» **WHAT YOU SHOULD DO**
The answer is the set of lines that include "under", copied from the data below.

- Opening Delimiter -

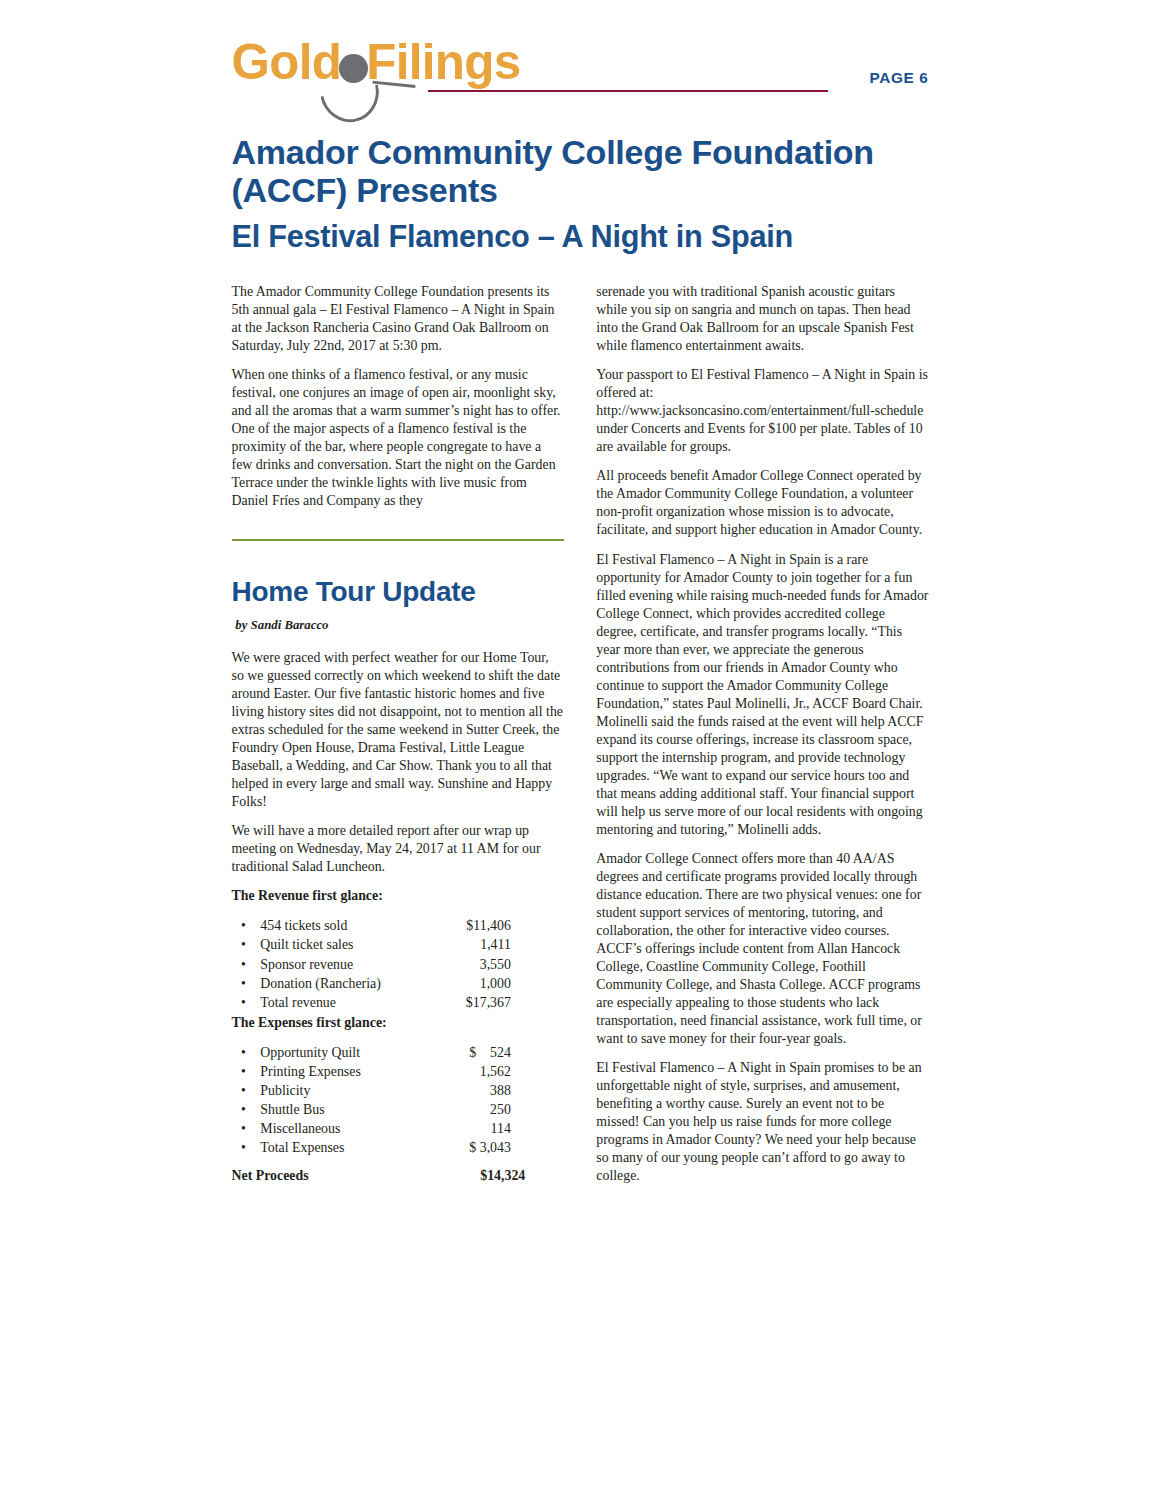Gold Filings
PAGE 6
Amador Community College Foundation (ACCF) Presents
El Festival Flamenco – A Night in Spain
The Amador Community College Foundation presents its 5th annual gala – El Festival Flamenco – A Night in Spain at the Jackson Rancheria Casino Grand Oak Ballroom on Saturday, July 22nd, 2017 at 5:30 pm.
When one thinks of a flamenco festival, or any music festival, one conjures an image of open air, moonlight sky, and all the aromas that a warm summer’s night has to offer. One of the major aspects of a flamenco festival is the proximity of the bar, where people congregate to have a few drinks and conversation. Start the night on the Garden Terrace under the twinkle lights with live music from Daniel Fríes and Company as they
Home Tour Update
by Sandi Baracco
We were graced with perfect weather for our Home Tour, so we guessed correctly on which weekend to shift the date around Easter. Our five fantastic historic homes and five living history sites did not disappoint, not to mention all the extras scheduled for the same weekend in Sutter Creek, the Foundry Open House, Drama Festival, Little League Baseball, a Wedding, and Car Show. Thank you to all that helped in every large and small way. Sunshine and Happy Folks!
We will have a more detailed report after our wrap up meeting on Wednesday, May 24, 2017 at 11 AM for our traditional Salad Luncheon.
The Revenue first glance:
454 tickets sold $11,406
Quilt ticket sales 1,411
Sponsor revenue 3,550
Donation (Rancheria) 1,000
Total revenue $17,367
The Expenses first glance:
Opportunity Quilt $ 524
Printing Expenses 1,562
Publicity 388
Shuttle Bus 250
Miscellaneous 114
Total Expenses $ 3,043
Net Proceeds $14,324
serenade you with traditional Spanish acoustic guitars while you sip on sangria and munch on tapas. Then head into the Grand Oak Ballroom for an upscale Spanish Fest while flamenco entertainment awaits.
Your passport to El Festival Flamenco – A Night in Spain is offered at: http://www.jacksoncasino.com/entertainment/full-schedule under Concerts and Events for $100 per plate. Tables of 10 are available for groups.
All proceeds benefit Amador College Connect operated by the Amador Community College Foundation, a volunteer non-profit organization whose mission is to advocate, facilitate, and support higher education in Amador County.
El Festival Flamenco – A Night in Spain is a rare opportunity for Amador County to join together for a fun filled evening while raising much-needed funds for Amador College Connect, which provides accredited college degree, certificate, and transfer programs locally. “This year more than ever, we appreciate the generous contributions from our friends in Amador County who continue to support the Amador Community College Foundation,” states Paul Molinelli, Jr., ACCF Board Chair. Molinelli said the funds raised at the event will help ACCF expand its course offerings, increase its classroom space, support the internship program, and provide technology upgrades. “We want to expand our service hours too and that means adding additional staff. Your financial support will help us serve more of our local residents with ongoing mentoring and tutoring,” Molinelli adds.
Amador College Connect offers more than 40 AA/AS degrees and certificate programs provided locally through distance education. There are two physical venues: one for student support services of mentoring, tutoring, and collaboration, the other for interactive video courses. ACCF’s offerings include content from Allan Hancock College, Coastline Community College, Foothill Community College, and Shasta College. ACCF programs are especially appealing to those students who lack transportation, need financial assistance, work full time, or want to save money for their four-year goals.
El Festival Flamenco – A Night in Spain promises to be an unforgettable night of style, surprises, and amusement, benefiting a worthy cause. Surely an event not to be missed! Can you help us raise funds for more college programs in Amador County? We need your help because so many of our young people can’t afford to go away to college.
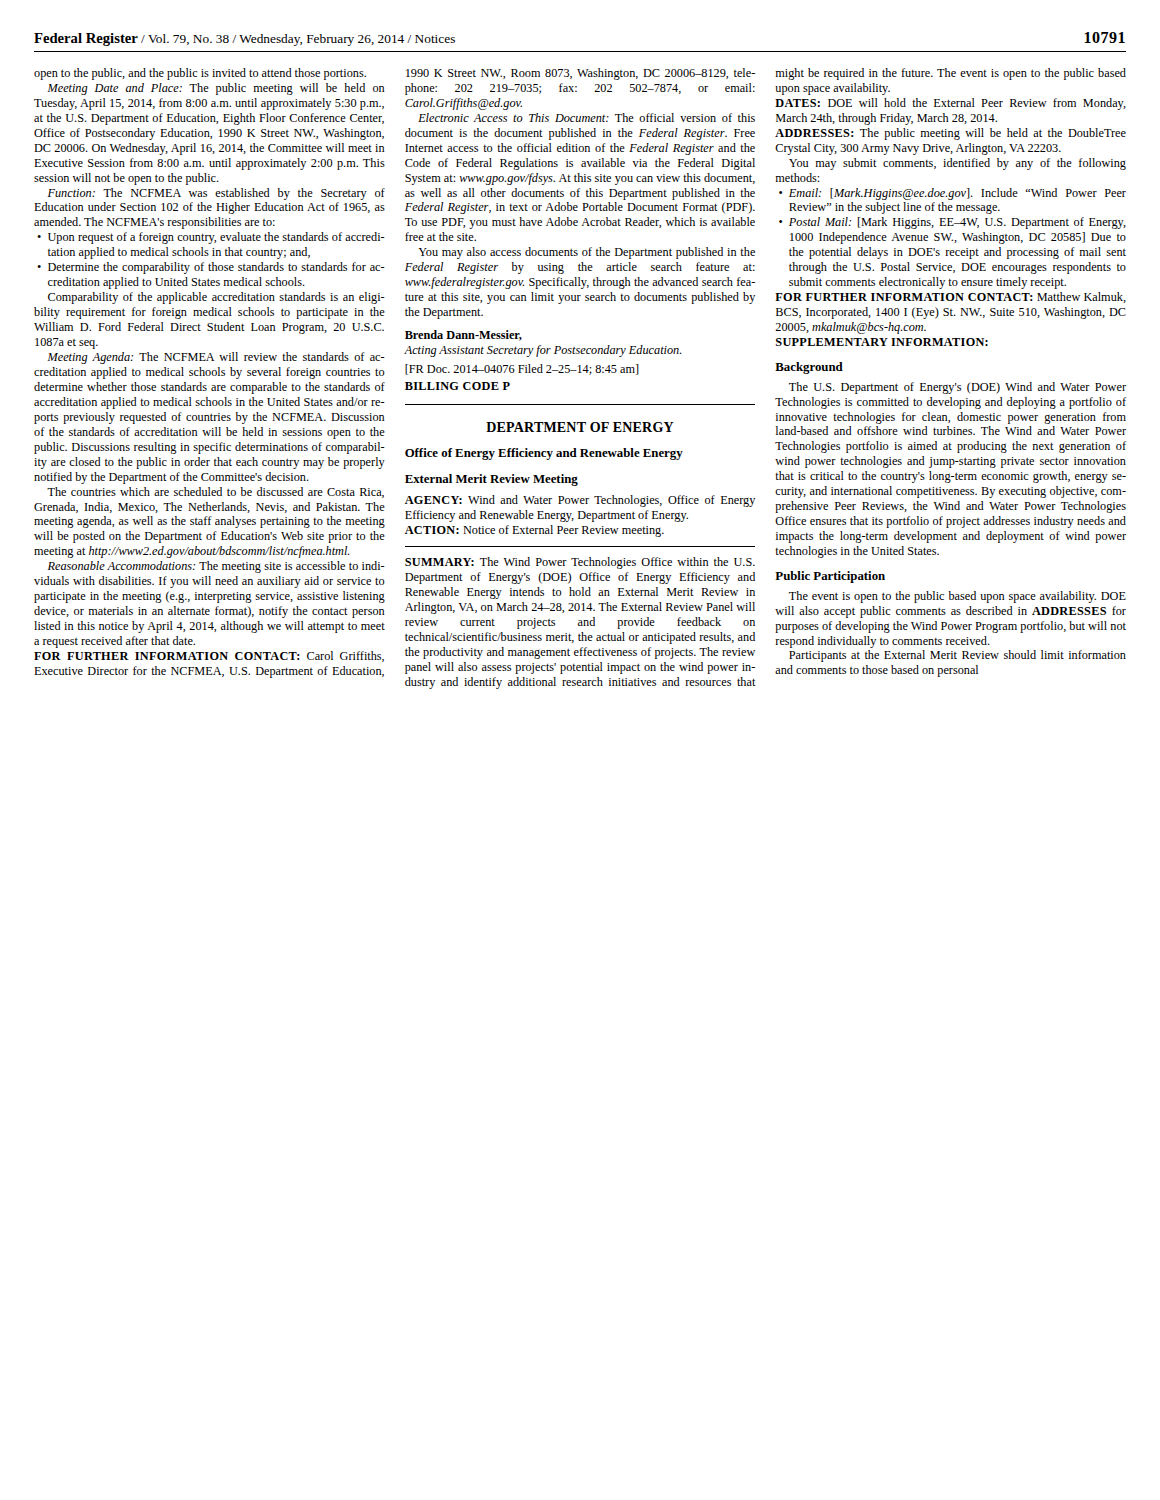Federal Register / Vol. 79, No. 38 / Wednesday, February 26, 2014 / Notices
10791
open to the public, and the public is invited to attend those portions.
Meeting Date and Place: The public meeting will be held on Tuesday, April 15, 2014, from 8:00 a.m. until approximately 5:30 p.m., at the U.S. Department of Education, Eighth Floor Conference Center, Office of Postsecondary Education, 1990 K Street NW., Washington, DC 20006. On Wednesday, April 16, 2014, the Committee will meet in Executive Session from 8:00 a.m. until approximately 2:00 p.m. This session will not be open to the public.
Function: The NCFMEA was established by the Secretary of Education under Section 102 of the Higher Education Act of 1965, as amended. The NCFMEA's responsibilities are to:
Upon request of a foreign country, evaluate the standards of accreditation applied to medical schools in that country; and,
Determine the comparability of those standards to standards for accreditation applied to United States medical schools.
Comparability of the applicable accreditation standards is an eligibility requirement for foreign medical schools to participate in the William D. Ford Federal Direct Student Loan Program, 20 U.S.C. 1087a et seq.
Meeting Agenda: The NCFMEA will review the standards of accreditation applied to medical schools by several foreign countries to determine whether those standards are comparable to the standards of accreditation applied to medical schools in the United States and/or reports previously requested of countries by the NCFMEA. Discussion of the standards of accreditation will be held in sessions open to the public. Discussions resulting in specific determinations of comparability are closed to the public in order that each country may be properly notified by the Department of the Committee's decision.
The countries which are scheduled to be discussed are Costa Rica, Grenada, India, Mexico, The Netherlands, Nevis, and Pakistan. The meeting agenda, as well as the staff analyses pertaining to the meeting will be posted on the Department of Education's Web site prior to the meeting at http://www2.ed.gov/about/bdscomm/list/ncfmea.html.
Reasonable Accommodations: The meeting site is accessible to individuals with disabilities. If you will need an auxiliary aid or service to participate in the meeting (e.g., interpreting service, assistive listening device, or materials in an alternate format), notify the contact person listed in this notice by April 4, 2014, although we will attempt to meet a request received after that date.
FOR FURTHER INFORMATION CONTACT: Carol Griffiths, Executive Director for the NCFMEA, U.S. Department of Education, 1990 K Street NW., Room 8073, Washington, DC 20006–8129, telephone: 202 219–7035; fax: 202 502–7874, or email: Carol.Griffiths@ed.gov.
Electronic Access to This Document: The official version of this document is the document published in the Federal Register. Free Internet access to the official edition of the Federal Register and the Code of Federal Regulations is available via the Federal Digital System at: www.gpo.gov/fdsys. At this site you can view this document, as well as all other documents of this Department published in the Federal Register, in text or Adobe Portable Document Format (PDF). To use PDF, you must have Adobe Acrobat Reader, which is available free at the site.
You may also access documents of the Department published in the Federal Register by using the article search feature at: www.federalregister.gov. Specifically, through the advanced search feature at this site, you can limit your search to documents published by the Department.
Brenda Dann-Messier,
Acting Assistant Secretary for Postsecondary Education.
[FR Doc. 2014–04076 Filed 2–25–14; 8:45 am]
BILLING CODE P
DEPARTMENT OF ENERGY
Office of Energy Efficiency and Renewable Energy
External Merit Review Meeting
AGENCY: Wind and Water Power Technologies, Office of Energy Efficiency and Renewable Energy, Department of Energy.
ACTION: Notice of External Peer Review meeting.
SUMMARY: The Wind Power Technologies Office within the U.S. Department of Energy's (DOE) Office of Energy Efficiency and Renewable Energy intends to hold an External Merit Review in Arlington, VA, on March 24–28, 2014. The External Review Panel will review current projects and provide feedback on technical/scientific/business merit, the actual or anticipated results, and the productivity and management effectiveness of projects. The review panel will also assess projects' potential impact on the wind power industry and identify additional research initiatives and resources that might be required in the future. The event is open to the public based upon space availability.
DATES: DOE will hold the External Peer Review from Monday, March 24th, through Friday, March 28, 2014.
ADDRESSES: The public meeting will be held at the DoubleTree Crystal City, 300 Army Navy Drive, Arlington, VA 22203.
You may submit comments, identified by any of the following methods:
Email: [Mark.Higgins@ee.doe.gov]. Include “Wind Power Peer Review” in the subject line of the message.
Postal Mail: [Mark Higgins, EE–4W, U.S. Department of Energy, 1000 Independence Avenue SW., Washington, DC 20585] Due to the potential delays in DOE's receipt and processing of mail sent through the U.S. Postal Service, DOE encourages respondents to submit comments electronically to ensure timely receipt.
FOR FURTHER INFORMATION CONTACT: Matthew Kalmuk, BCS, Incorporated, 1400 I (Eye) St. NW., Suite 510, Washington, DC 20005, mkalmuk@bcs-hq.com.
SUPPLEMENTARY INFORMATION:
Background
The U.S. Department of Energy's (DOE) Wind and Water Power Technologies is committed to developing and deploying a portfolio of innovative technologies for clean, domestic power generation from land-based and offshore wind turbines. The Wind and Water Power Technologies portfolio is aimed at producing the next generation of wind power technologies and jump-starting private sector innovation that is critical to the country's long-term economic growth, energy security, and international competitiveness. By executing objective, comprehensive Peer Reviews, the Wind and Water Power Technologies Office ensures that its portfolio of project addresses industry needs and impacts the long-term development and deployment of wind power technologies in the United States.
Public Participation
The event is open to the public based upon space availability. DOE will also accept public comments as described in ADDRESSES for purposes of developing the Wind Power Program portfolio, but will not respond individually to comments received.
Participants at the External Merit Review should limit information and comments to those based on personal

- Closing Delimiter -

» **OUTPUT FOR THIS EXERCISE**
When one thinks of a flamenco festival, or any music festival, one conjures an image of open air, moonlight sky, and all the aromas that a warm summer’s night has to offer. One of the major aspects of a flamenco festival is the proximity of the bar, where people congregate to have a few drinks and conversation. Start the night on the Garden Terrace under the twinkle lights with live music from Daniel Fríes and Company as they
Your passport to El Festival Flamenco – A Night in Spain is offered at: http://www.jacksoncasino.com/entertainment/full-schedule under Concerts and Events for $100 per plate. Tables of 10 are available for groups.
Function: The NCFMEA was established by the Secretary of Education under Section 102 of the Higher Education Act of 1965, as amended. The NCFMEA's responsibilities are to:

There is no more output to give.